The other night on Twitter, after I and others communicated concern as the number of attacks on misconfigured MongoDB installations rose to 27,000 in a relatively short period, @Cyber_War_News and I had a respectful disagreement about the seriousness of the situation:
still shocked that yall shocked and fussing about the mongodb ransom spike.
— CWN (@Cyber_War_News) January 8, 2017
@PogoWasRight well we all know 95% are dev and waste databases, others are most likely backed up, i see no major issue really
— CWN (@Cyber_War_News) January 8, 2017
In light of the above, I thought I’d highlight what we can learn from the MongoDB ransacking sheet created by Victor Gevers and Niall Merrigan. They’ve added a sheet about the victims they’ve provided assistance to. For the first 118 victim entries, consider the following:
- Only 13 report that they had recently backed up the now-wiped database; the rest reported no recent backups.
- 7 reported paying the ransom; none of those had gotten their data back.
- 86 of the databases (73%) were production databases, with an additional 11 instances being coded as “staging,” and 4 instances coded as “development.” The remaining were coded as “unknown,” left blank, or had other designations.
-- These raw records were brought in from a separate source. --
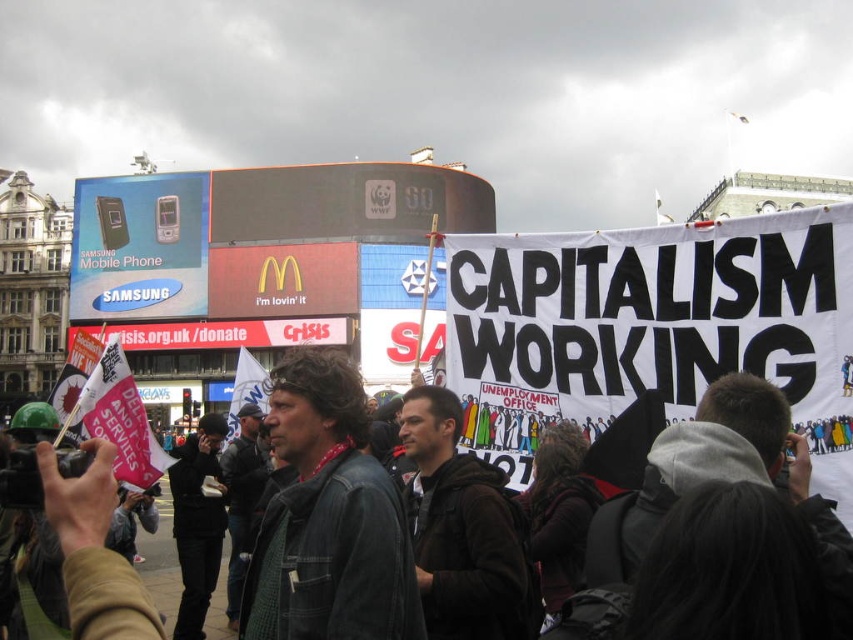
Looking at this image, you are a photographer at the protest scene. You need to capture a photo that includes both the dark brown leather jacket at center and the denim jacket at center. Which jacket should you focus on first to ensure both are in frame?

The dark brown leather jacket at center is located above the denim jacket at center, so you should focus on the denim jacket at center first to ensure both are in frame.

You are a photographer standing in the protest scene. You need to take a photo of both the dark brown leather jacket at center and the denim jacket at center. Which jacket should you focus on first if you want to capture the one that is shorter?

The dark brown leather jacket at center is shorter than the denim jacket at center, so you should focus on the dark brown leather jacket at center first to capture the shorter one.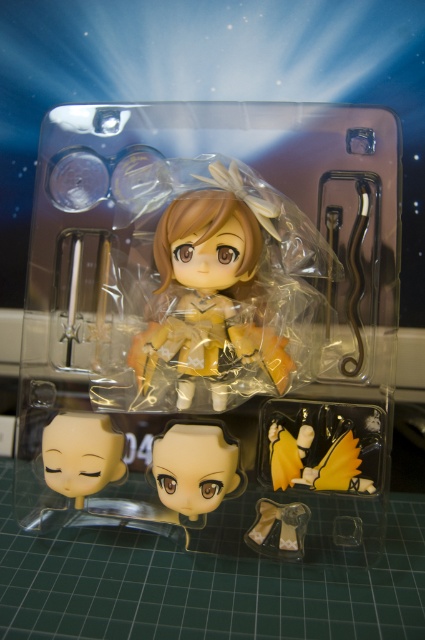
Does translucent plastic head at center have a lesser height compared to yellow matte hair clip at lower right?

No.

Between point (227, 474) and point (269, 445), which one is positioned in front?

Point (227, 474)

Who is more distant from viewer, (163, 467) or (271, 433)?

Point (271, 433)

You are a GUI agent. You are given a task and a screenshot of the screen. Output one action in this format:
    pyautogui.click(x=<x>, y=<y>)
    Task: Click on the translucent plastic head at center
    This screenshot has width=425, height=640.
    Given the screenshot: What is the action you would take?
    pyautogui.click(x=195, y=468)

Does translucent plastic head at center appear under matte beige fabric skirt at lower center?

Incorrect, translucent plastic head at center is not positioned below matte beige fabric skirt at lower center.

Measure the distance between point (158,483) and camera.

Point (158,483) and camera are 3.67 feet apart.

Who is more distant from viewer, (223, 492) or (246, 538)?

The point (246, 538) is more distant.

Identify the location of translucent plastic head at center. Image resolution: width=425 pixels, height=640 pixels. (195, 468).

Is translucent plastic figure at center shorter than matte beige fabric skirt at lower center?

No, translucent plastic figure at center is not shorter than matte beige fabric skirt at lower center.

In the scene shown: Which is more to the right, translucent plastic figure at center or matte beige fabric skirt at lower center?

From the viewer's perspective, matte beige fabric skirt at lower center appears more on the right side.

Image resolution: width=425 pixels, height=640 pixels. Identify the location of translucent plastic figure at center. (217, 316).

Where is `translucent plastic figure at center`? This screenshot has width=425, height=640. translucent plastic figure at center is located at coordinates (217, 316).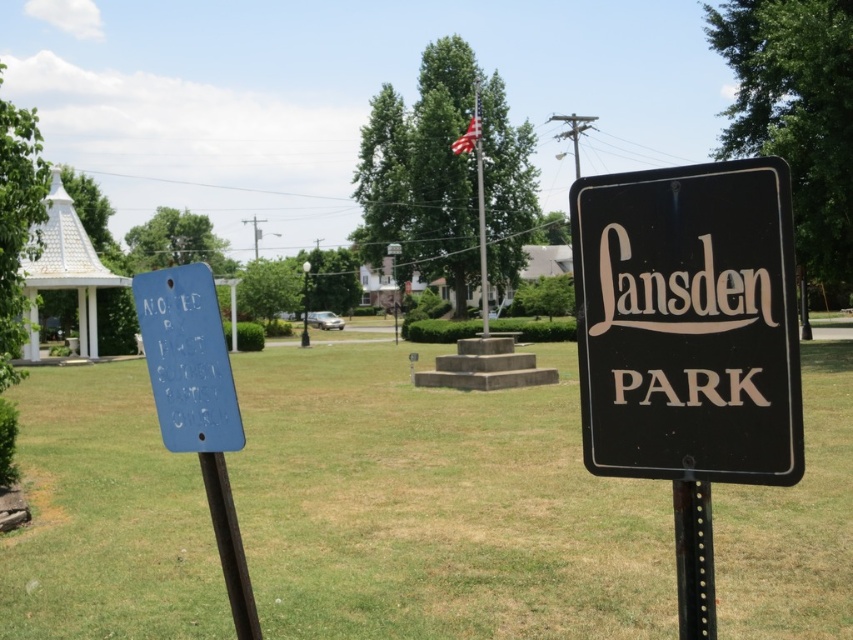
Consider the image. Between black plastic sign at center and black metal pole at lower left, which one is positioned higher?

Positioned higher is black plastic sign at center.

Is black plastic sign at center taller than black metal pole at lower left?

Correct, black plastic sign at center is much taller as black metal pole at lower left.

Is point (585, 362) positioned before point (213, 481)?

Yes.

Where is `black plastic sign at center`? This screenshot has height=640, width=853. black plastic sign at center is located at coordinates (688, 323).

Who is shorter, blue painted metal sign at left or white shingled gazebo at left?

blue painted metal sign at left is shorter.

Does point (178, 369) lie behind point (26, 342)?

No, it is in front of (26, 342).

The image size is (853, 640). I want to click on blue painted metal sign at left, so click(187, 358).

Who is lower down, black plastic sign at center or white shingled gazebo at left?

Positioned lower is black plastic sign at center.

Identify the location of black plastic sign at center. (688, 323).

Which is behind, point (744, 314) or point (54, 289)?

Positioned behind is point (54, 289).

You are a GUI agent. You are given a task and a screenshot of the screen. Output one action in this format:
    pyautogui.click(x=<x>, y=<y>)
    Task: Click on the black plastic sign at center
    This screenshot has height=640, width=853.
    Given the screenshot: What is the action you would take?
    pyautogui.click(x=688, y=323)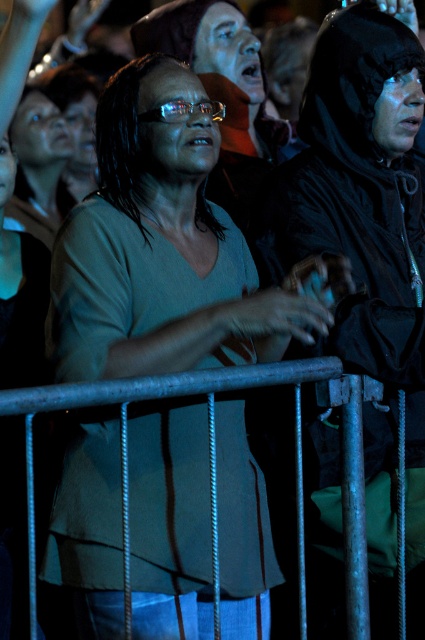
You are a photographer trying to capture a candid shot of the crowd at the event. You notice the matte green shirt at center and the metallic gray rail at center. Which object should you focus on if you want to include both in the frame without cropping either, considering their sizes?

The matte green shirt at center has a lesser width compared to metallic gray rail at center, so you should focus on the metallic gray rail at center as it is wider and will require more space in the frame.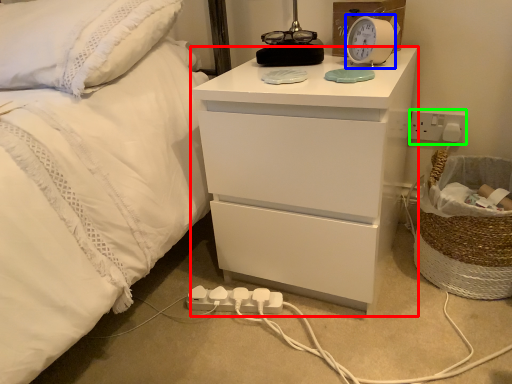
Question: Considering the real-world distances, which object is farthest from chest of drawers (highlighted by a red box)? alarm clock (highlighted by a blue box) or electric outlet (highlighted by a green box)?

Choices:
 (A) alarm clock
 (B) electric outlet

Answer: (B)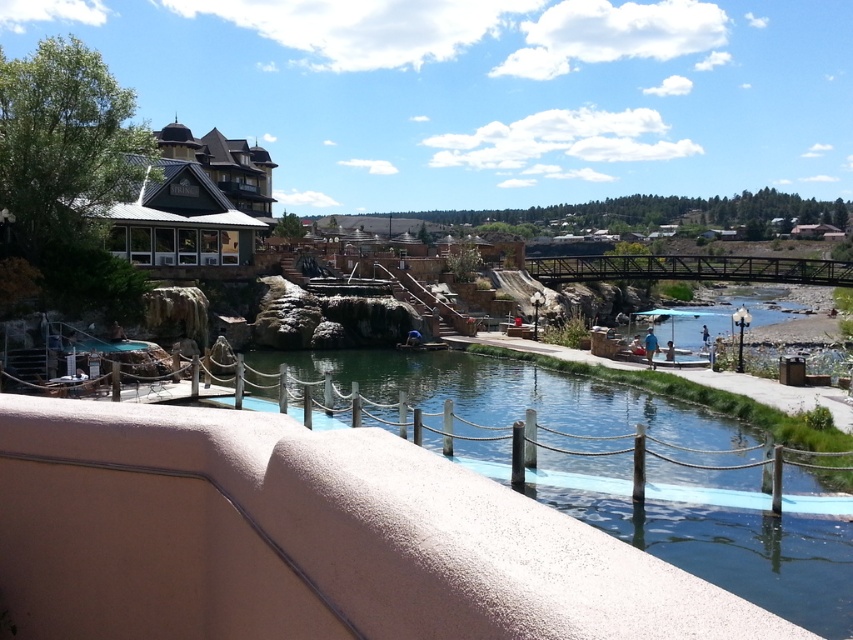
Question: Among these objects, which one is nearest to the camera?

Choices:
 (A) smooth concrete river at center
 (B) green shingles at upper left

Answer: (A)

Question: Which point is farther from the camera taking this photo?

Choices:
 (A) (630, 266)
 (B) (784, 600)
 (C) (112, 220)

Answer: (A)

Question: Among these points, which one is nearest to the camera?

Choices:
 (A) (709, 262)
 (B) (187, 252)

Answer: (B)

Question: Is smooth concrete river at center to the right of green shingles at upper left from the viewer's perspective?

Choices:
 (A) no
 (B) yes

Answer: (B)

Question: Is smooth concrete river at center behind green shingles at upper left?

Choices:
 (A) yes
 (B) no

Answer: (B)

Question: Can you confirm if smooth concrete river at center is positioned to the right of black metal bridge at center?

Choices:
 (A) yes
 (B) no

Answer: (B)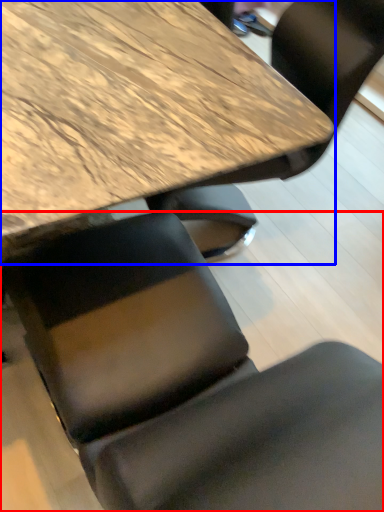
Question: Which object appears farthest to the camera in this image, chair (highlighted by a red box) or table (highlighted by a blue box)?

Choices:
 (A) chair
 (B) table

Answer: (B)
Maybe the first 118 cases are an atypical sample of the more than 27,000 that have been hit, but also consider this:
For the 40+ U.S. entries in the sheet, the production databases included:
- a travel organization that issued tickets and stored search and customer data in the database;
- an online advertising firm that stored online ads tracking data;
- a school that stored a student database;
- an Internet app (Social Media) that stored user data;
- a Consumer Services organization that stored customer data;
- an Online Media entity that stored customer data;
- an Online Service (Webshop) that stored orders and customer data; and
- an Online Service (Financial) that stored transaction logs.
Many other U.S. entries were noted as “production” without more specific information entered yet.
And of course, the problem is not confined to U.S. databases. A French healthcare research entity had its database with cancer research data wiped out. They reported no recent backup. And an online financial service in Argentina also had its production database wiped out; that one contained payroll data. They, too, had no recent backup.
As of yesterday, more than 93 terabytes of data had been wiped out.
So should we be concerned about these attacks? I think we should.
But in light of the fact that this is not a new problem, will the Federal Trade Commission consider any enforcement actions against some entities for not using “reasonable security” to protect personally identifiable information? Could the FTC argue that even if they haven’t specifically provided any guidance on MongoDB or other NoSQL databases, the information was out there and entities or their third-party vendors should have known by now?
This post was edited post-publication as it was accidentally posted before completion.